Thread Pools/Hot Thread Help

I am trying to get additional information on thread pools/hot threads.

I am currently looking for any documentation that may give some more detailed information on what these terms/stats mean in the out put.

If I run the hot thread command I can see the node.
Its node roles are listed as {dilm}
theres then a portion: ml.machine_memory= < insert very large number here>, ml.max_open_jobs=20

  1. we do not have any machine learning jobs running. Does elastic still keep memory open on the nodes for ML even if we do not have any ML jobs active?
  2. Do we have to remove the ML node role in order to remove that ml.machine_memory from the node. Will the removal of this memory increase performance?

Also the hot thread API will give information about the specific thread and how much CPU it is using.
Ex: 91.9% (459.7 ms out of 500ms) cpu used by thread [T#1]
4/10 snapshots sharing following 41 elements.

  1. what are considered "snapshots" here?
  2. The 41 elements that follow this section are a little difficult to read. I am wondering if there is any documentation that can provide some insight to how to read these "elements"

Thanks so much

Specific to your ML questions:

  1. No, if there are no ML jobs, there is no "extra" memory reserved for ML. ML only consumes memory when there are active ML jobs running - and it does so outside of the JVM heap anyway.
  2. Because of 1. above, you don't have to remove the ML node role and even if you did it wouldn't change anything.

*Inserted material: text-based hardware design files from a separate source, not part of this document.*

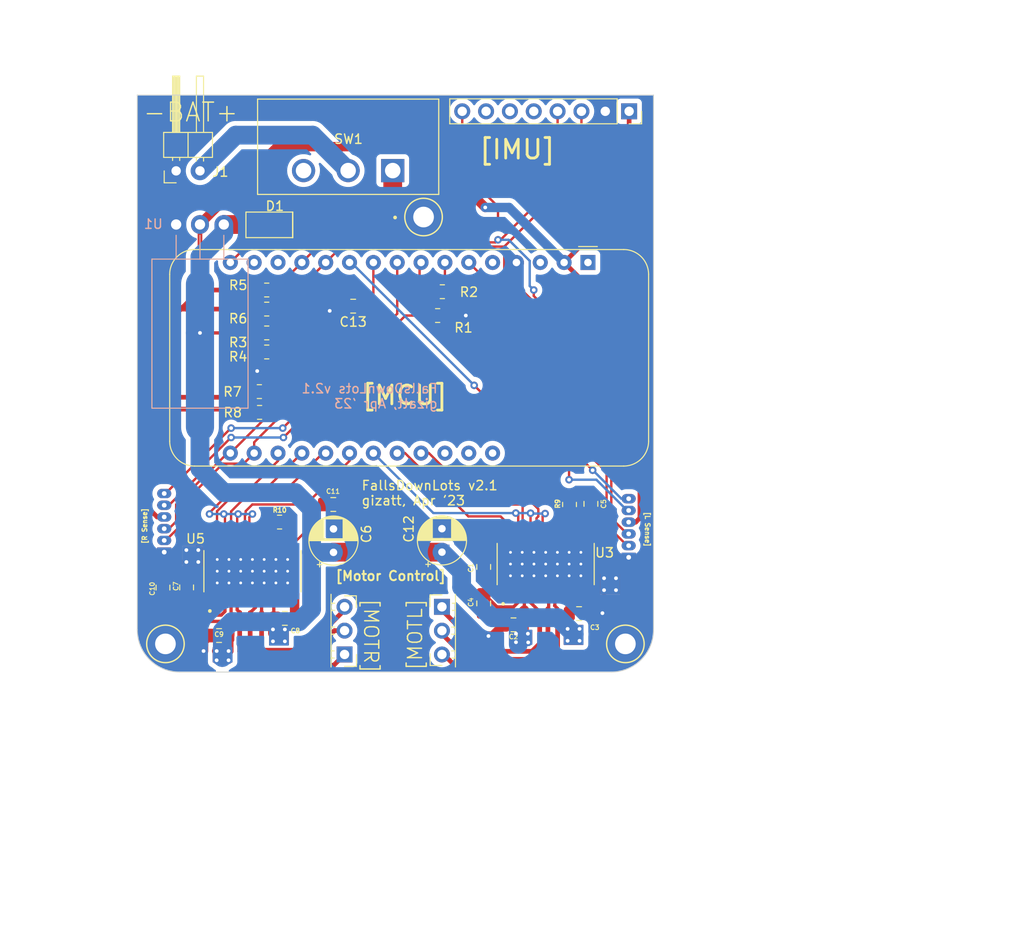
<source format=kicad_pcb>
(kicad_pcb (version 20221018) (generator pcbnew)

  (general
    (thickness 1.6)
  )

  (paper "A4")
  (layers
    (0 "F.Cu" signal)
    (31 "B.Cu" signal)
    (32 "B.Adhes" user "B.Adhesive")
    (33 "F.Adhes" user "F.Adhesive")
    (34 "B.Paste" user)
    (35 "F.Paste" user)
    (36 "B.SilkS" user "B.Silkscreen")
    (37 "F.SilkS" user "F.Silkscreen")
    (38 "B.Mask" user)
    (39 "F.Mask" user)
    (40 "Dwgs.User" user "User.Drawings")
    (41 "Cmts.User" user "User.Comments")
    (42 "Eco1.User" user "User.Eco1")
    (43 "Eco2.User" user "User.Eco2")
    (44 "Edge.Cuts" user)
    (45 "Margin" user)
    (46 "B.CrtYd" user "B.Courtyard")
    (47 "F.CrtYd" user "F.Courtyard")
    (48 "B.Fab" user)
    (49 "F.Fab" user)
    (50 "User.1" user)
    (51 "User.2" user)
    (52 "User.3" user)
    (53 "User.4" user)
    (54 "User.5" user)
    (55 "User.6" user)
    (56 "User.7" user)
    (57 "User.8" user)
    (58 "User.9" user)
  )

  (setup
    (stackup
      (layer "F.SilkS" (type "Top Silk Screen"))
      (layer "F.Paste" (type "Top Solder Paste"))
      (layer "F.Mask" (type "Top Solder Mask") (thickness 0.01))
      (layer "F.Cu" (type "copper") (thickness 0.035))
      (layer "dielectric 1" (type "core") (thickness 1.51) (material "FR4") (epsilon_r 4.5) (loss_tangent 0.02))
      (layer "B.Cu" (type "copper") (thickness 0.035))
      (layer "B.Mask" (type "Bottom Solder Mask") (thickness 0.01))
      (layer "B.Paste" (type "Bottom Solder Paste"))
      (layer "B.SilkS" (type "Bottom Silk Screen"))
      (copper_finish "None")
      (dielectric_constraints no)
    )
    (pad_to_mask_clearance 0)
    (pcbplotparams
      (layerselection 0x00010fc_ffffffff)
      (plot_on_all_layers_selection 0x0000000_00000000)
      (disableapertmacros false)
      (usegerberextensions false)
      (usegerberattributes true)
      (usegerberadvancedattributes true)
      (creategerberjobfile true)
      (dashed_line_dash_ratio 12.000000)
      (dashed_line_gap_ratio 3.000000)
      (svgprecision 6)
      (plotframeref false)
      (viasonmask false)
      (mode 1)
      (useauxorigin false)
      (hpglpennumber 1)
      (hpglpenspeed 20)
      (hpglpendiameter 15.000000)
      (dxfpolygonmode true)
      (dxfimperialunits true)
      (dxfusepcbnewfont true)
      (psnegative false)
      (psa4output false)
      (plotreference true)
      (plotvalue true)
      (plotinvisibletext false)
      (sketchpadsonfab false)
      (subtractmaskfromsilk false)
      (outputformat 1)
      (mirror false)
      (drillshape 0)
      (scaleselection 1)
      (outputdirectory "v2_fab")
    )
  )

  (net 0 "")
  (net 1 "+3V3")
  (net 2 "GND")
  (net 3 "/A1")
  (net 4 "/A2")
  (net 5 "/D24")
  (net 6 "/SDA1")
  (net 7 "/SCL1")
  (net 8 "/SDA0")
  (net 9 "/SCL0")
  (net 10 "/D5")
  (net 11 "/D6")
  (net 12 "/D7")
  (net 13 "/D8")
  (net 14 "/D11")
  (net 15 "/D12")
  (net 16 "/D13")
  (net 17 "unconnected-(A1-~{RESET}-Pad1)")
  (net 18 "unconnected-(A1-A0-Pad5)")
  (net 19 "+BATT")
  (net 20 "unconnected-(A1-RX-Pad14)")
  (net 21 "unconnected-(A1-TX-Pad15)")
  (net 22 "/D2")
  (net 23 "unconnected-(A1-USB-Pad26)")
  (net 24 "unconnected-(A1-EN-Pad27)")
  (net 25 "unconnected-(A1-VBAT-Pad28)")
  (net 26 "Net-(U3-CPH)")
  (net 27 "Net-(U3-CPL)")
  (net 28 "Net-(U3-VCP)")
  (net 29 "Net-(U3-V3P3)")
  (net 30 "/ml3")
  (net 31 "/ml2")
  (net 32 "/ml1")
  (net 33 "/mr2")
  (net 34 "/mr1")
  (net 35 "/mr3")
  (net 36 "Net-(U5-CPH)")
  (net 37 "Net-(U5-CPL)")
  (net 38 "Net-(U5-VCP)")
  (net 39 "Net-(U5-V3P3)")
  (net 40 "Net-(U3-NRESET)")
  (net 41 "/Bat+ Post Switch")
  (net 42 "/Bat+ Raw")
  (net 43 "/A3")
  (net 44 "Net-(U5-NRESET)")
  (net 45 "unconnected-(SW1-C-Pad3)")
  (net 46 "unconnected-(U2-XDA-Pad5)")
  (net 47 "unconnected-(U2-XCL-Pad6)")
  (net 48 "unconnected-(U2-ADD-Pad7)")
  (net 49 "unconnected-(U3-NFAULT-Pad18)")
  (net 50 "unconnected-(U5-NFAULT-Pad18)")
  (net 51 "unconnected-(A1-AREF-Pad3)")
  (net 52 "/A4")
  (net 53 "/A5")

  (footprint "Capacitor_SMD:C_0805_2012Metric_Pad1.18x1.45mm_HandSolder" (layer "F.Cu") (at 148.326941 104.073681 -90))

  (footprint "Capacitor_THT:CP_Radial_D5.0mm_P2.50mm" (layer "F.Cu") (at 132.459504 109.22 90))

  (footprint "MountingHole:MountingHole_2.2mm_M2_DIN965_Pad_TopOnly" (layer "F.Cu") (at 130.5 73.5))

  (footprint "Capacitor_SMD:C_0805_2012Metric_Pad1.18x1.45mm_HandSolder" (layer "F.Cu") (at 108.712 118.11))

  (footprint "Connector:JST MX x6" (layer "F.Cu") (at 102.87 109.22 180))

  (footprint "Resistor_SMD:R_0805_2012Metric_Pad1.20x1.40mm_HandSolder" (layer "F.Cu") (at 132 84 180))

  (footprint "Sensor_Motion:MPU6050_Breakout_8pin_2.54mm" (layer "F.Cu") (at 152.4 62.23 -90))

  (footprint "Capacitor_SMD:C_0805_2012Metric_Pad1.18x1.45mm_HandSolder" (layer "F.Cu") (at 140.081 116.967))

  (footprint "Capacitor_THT:CP_Radial_D5.0mm_P2.50mm" (layer "F.Cu") (at 120.903131 109.243475 90))

  (footprint "Capacitor_SMD:C_0805_2012Metric_Pad1.18x1.45mm_HandSolder" (layer "F.Cu") (at 147.066 115.7732 180))

  (footprint "Connector_PinHeader_2.54mm:PinHeader_1x02_P2.54mm_Horizontal" (layer "F.Cu") (at 104.14 68.58 90))

  (footprint "Capacitor_SMD:C_0805_2012Metric_Pad1.18x1.45mm_HandSolder" (layer "F.Cu") (at 102.736721 112.996162 -90))

  (footprint "MountingHole:MountingHole_2.2mm_M2_DIN965_Pad_TopOnly" (layer "F.Cu") (at 152 119))

  (footprint "Connector_PinHeader_2.54mm:PinHeader_1x03_P2.54mm_Horizontal" (layer "F.Cu") (at 132.458022 115.049395))

  (footprint "Resistor_SMD:R_0805_2012Metric_Pad1.20x1.40mm_HandSolder" (layer "F.Cu") (at 132.5 81.46 180))

  (footprint "Resistor_SMD:R_0805_2012Metric_Pad1.20x1.40mm_HandSolder" (layer "F.Cu") (at 115.160219 106.016813))

  (footprint "Capacitor_SMD:C_0805_2012Metric_Pad1.18x1.45mm_HandSolder" (layer "F.Cu") (at 115.7224 116.2812 180))

  (footprint "Connector:JST MX x6" (layer "F.Cu") (at 152.352665 109.773443 180))

  (footprint "downloaded:IC_TPS61196PWPRQ1" (layer "F.Cu") (at 112.268 111.252 90))

  (footprint "Capacitor_SMD:C_0805_2012Metric_Pad1.18x1.45mm_HandSolder" (layer "F.Cu") (at 105.2576 112.9792 -90))

  (footprint "Resistor_SMD:R_0805_2012Metric_Pad1.20x1.40mm_HandSolder" (layer "F.Cu") (at 113.792 85.852))

  (footprint "Connector_PinHeader_2.54mm:PinHeader_1x03_P2.54mm_Horizontal" (layer "F.Cu") (at 122.082486 120.126085 180))

  (footprint "downloaded:SW_L102021ML04Q" (layer "F.Cu") (at 122.465471 68.548518 180))

  (footprint "Diode_SMD:D_SOD-128" (layer "F.Cu") (at 114.656448 74.333131))

  (footprint "Capacitor_SMD:C_0805_2012Metric_Pad1.18x1.45mm_HandSolder" (layer "F.Cu") (at 123 83 180))

  (footprint "Resistor_SMD:R_0805_2012Metric_Pad1.20x1.40mm_HandSolder" (layer "F.Cu") (at 146.05 104.14 90))

  (footprint "Resistor_SMD:R_0805_2012Metric_Pad1.20x1.40mm_HandSolder" (layer "F.Cu") (at 113.03 94.321509))

  (footprint "Resistor_SMD:R_0805_2012Metric_Pad1.20x1.40mm_HandSolder" (layer "F.Cu") (at 113.792 87.884 180))

  (footprint "downloaded:IC_TPS61196PWPRQ1" (layer "F.Cu") (at 143.51 110.49 90))

  (footprint "MountingHole:MountingHole_2.2mm_M2_DIN965_Pad_TopOnly" (layer "F.Cu") (at 103 119))

  (footprint "Resistor_SMD:R_0805_2012Metric_Pad1.20x1.40mm_HandSolder" (layer "F.Cu")
    (tstamp ca87f11b-5f48-4b57-8535-68d3ec2fe5a9)
    (at 113.792 81.28)
    (descr "Resistor SMD 0805 (2012 Metric), square (rectangular) end terminal, IPC_7351 nominal with elongated pad for handsoldering. (Body size source: IPC-SM-782 page 72, https://www.pcb-3d.com/wordpress/wp-content/uploads/ipc-sm-782a_amendment_1_and_2.pdf), generated with kicad-footprint-generator")
    (tags "resistor handsolder")
    (property "Sheetfile" "board_v2.kicad_sch")
    (property "Sheetname" "")
    (property "ki_description" "Resistor")
    (property "ki_keywords" "R res resistor")
    (path "/b2dffe7b-2f4b-4e02-83f3-2125e474a061")
    (attr smd)
    (fp_text reference "R5" (at -3.048 -0.508) (layer "F.SilkS")
        (effects (font (size 1 1) (thickness 0.15)))
      (tstamp e4c6fdbb-fdc7-4ad4-a516-240d84cdc120)
    )
    (fp_text value "R10K" (at 0 1.65) (layer "F.Fab")
        (effects (font (size 1 1) (thickness 0.15)))
      (tstamp 789ca812-3e0c-4a3f-97bc-a916dd9bce80)
    )
    (fp_text user "${REFERENCE}" (at 0 0) (layer "F.Fab")
        (effects (font (size 0.5 0.5) (thickness 0.08)))
      (tstamp 730b670c-9bcf-4dcd-9a8d-fcaa61fb0955)
    )
    (
... [248221 chars truncated]
</source>
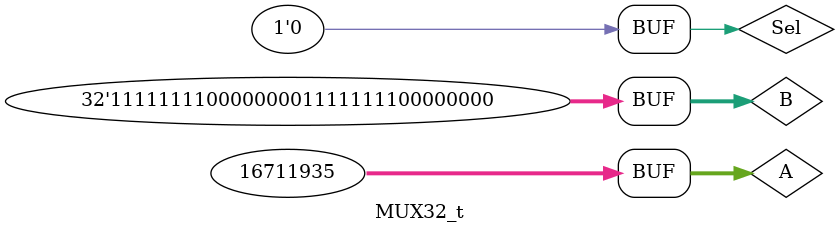
<source format=v>
`timescale 1ns / 1ps


module MUX32_t;

	// Inputs
	reg [31:0] A;
	reg [31:0] B;
	reg Sel;

	// Outputs
	wire [31:0] O;

	// Instantiate the Unit Under Test (UUT)
	MUX32_2_1 uut (
		.A(A), 
		.B(B), 
		.Sel(Sel), 
		.O(O)
	);

	initial begin
		// Initialize Inputs
		A = 0;
		B = 0;
		Sel = 0;

		// Wait 100 ns for global reset to finish
		#100;
		A = 32'b00000000111111110000000011111111;
		B = 32'b11111111000000001111111100000000;
		#100;
		Sel = 1;
		#100;
		Sel = 0;
        
		// Add stimulus here

	end
      
endmodule


</source>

I will move this question to the elasticsearch tag so that you can get help there.

1 Like

Hot threads looks at activity over points in time to measure what's running when and what's taking resources at those times. So a snapshot is one of those time intervals.

There's not, no. If you have specific questions about that output then I would create a new thread :slight_smile:

1 Like

One quick follow up:

For the snapshot: how frequent are those intervals when Elastic will take a snapshot? And what happens when the snapshot reaches 10/10? Does it just recycle back to 0?

I'll start a new post regarding the elements section.

Thanks.
One quick follow up:

If there is no "extra" memory reserved for ML, can you elaborate on what that number (ml.machine_memory) is and why it is listed there?

If there is no "extra" memory reserved for ML, can you elaborate on what that number (ml.machine_memory) is and why it is listed there?

It literally is the memory of the host itself. Nothing to do with ML, really. Other than that in the reporting of internal settings, having knowledge of the overall size of the host is often useful if you're debugging memory issues with respect to ML.